> _Task prompt_: Reproduce only the part of the data that opens with the line containing "Rendered at 1654 by 1241 pixels." and closes with the line containing "title 01 [82, 56, 1571, 250]", swapping "Identify" for "Locate" and keeping everything else unchanged.

> _Provided information_:
########################################

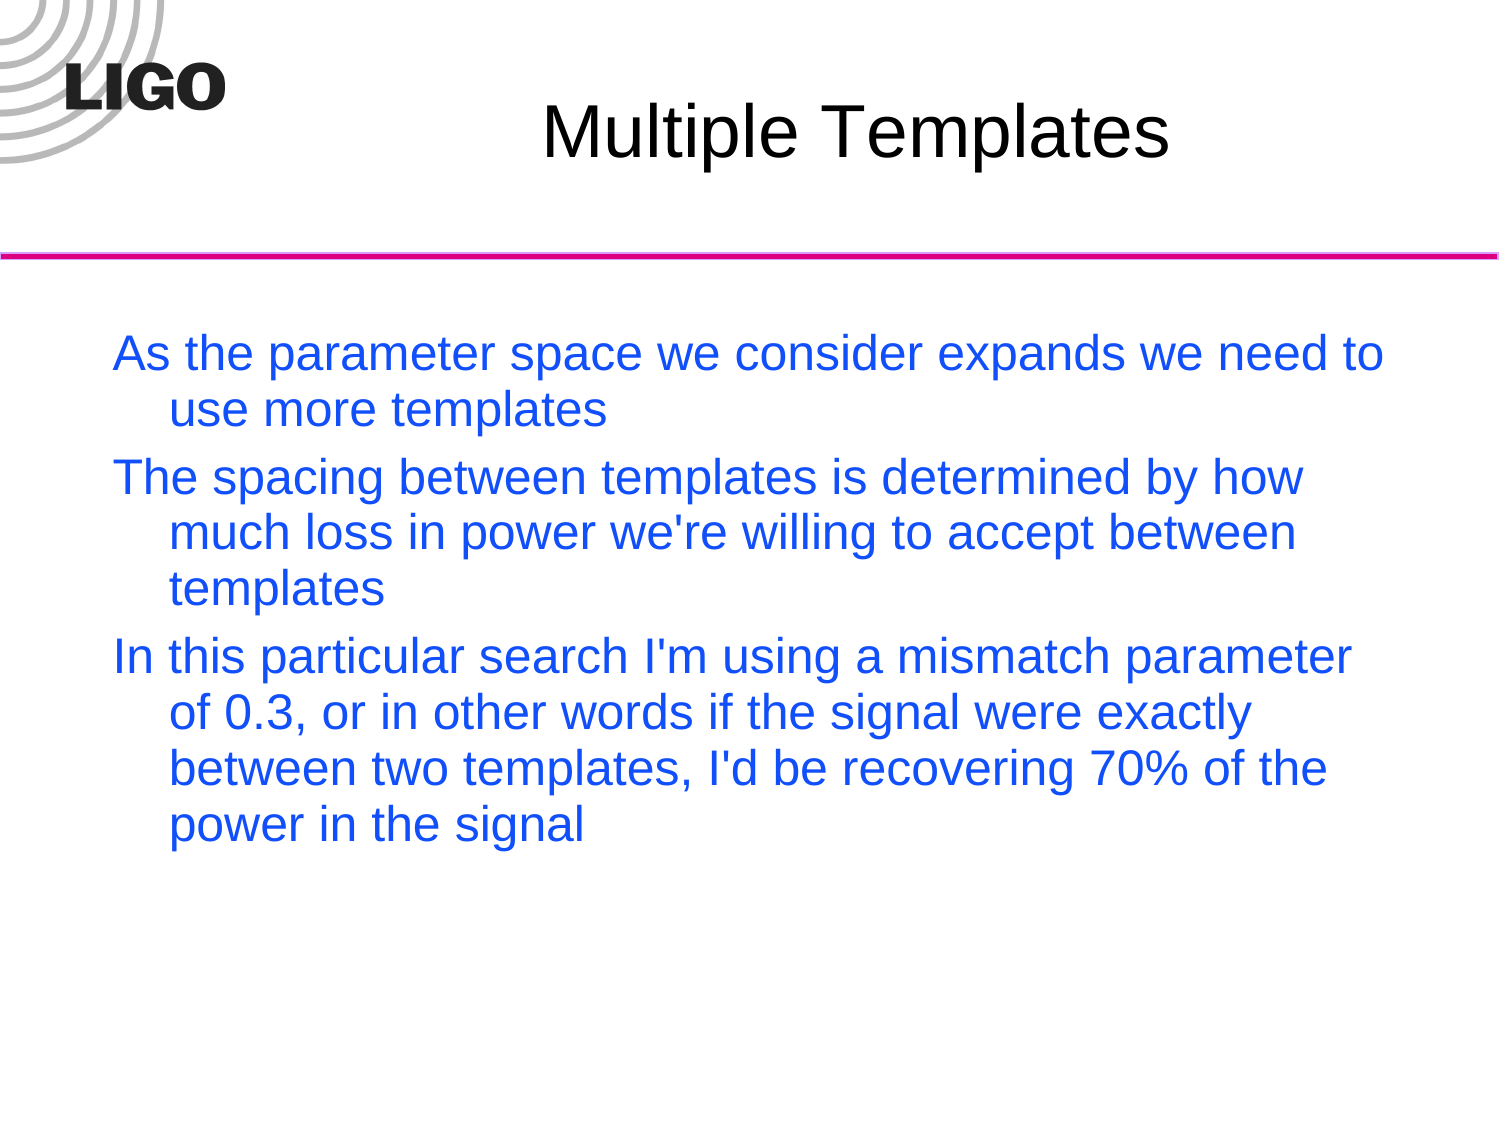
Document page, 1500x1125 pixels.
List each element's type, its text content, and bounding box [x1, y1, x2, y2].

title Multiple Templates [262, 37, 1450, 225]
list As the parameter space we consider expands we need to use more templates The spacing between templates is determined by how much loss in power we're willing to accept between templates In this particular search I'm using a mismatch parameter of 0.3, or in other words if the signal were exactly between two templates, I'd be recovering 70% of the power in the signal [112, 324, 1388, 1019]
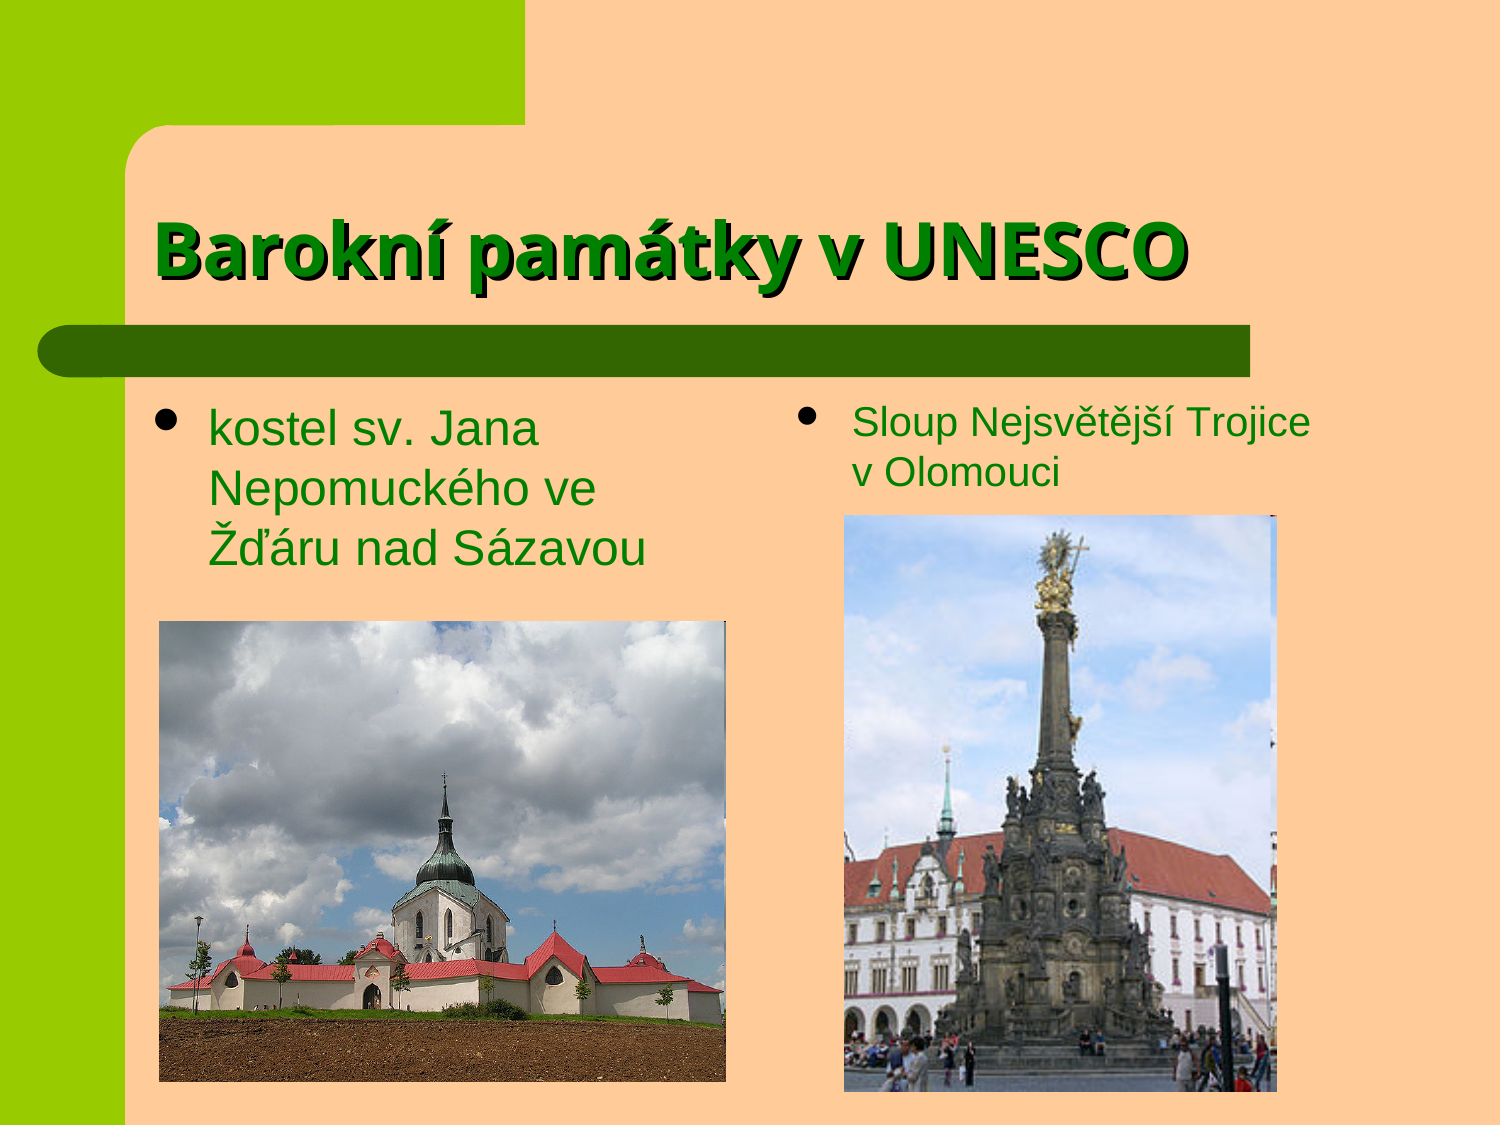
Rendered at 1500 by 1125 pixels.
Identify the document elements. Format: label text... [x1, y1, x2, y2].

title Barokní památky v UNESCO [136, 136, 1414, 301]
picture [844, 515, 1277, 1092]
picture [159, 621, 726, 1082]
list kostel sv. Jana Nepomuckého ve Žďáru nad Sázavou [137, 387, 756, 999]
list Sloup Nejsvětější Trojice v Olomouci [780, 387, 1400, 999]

########################################

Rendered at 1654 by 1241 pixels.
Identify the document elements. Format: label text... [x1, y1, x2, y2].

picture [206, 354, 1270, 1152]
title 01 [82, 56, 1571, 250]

########################################

> _Response to the task_:
Rendered at 1654 by 1241 pixels.
Locate the document elements. Format: label text... [x1, y1, x2, y2].

picture [206, 354, 1270, 1152]
title 01 [82, 56, 1571, 250]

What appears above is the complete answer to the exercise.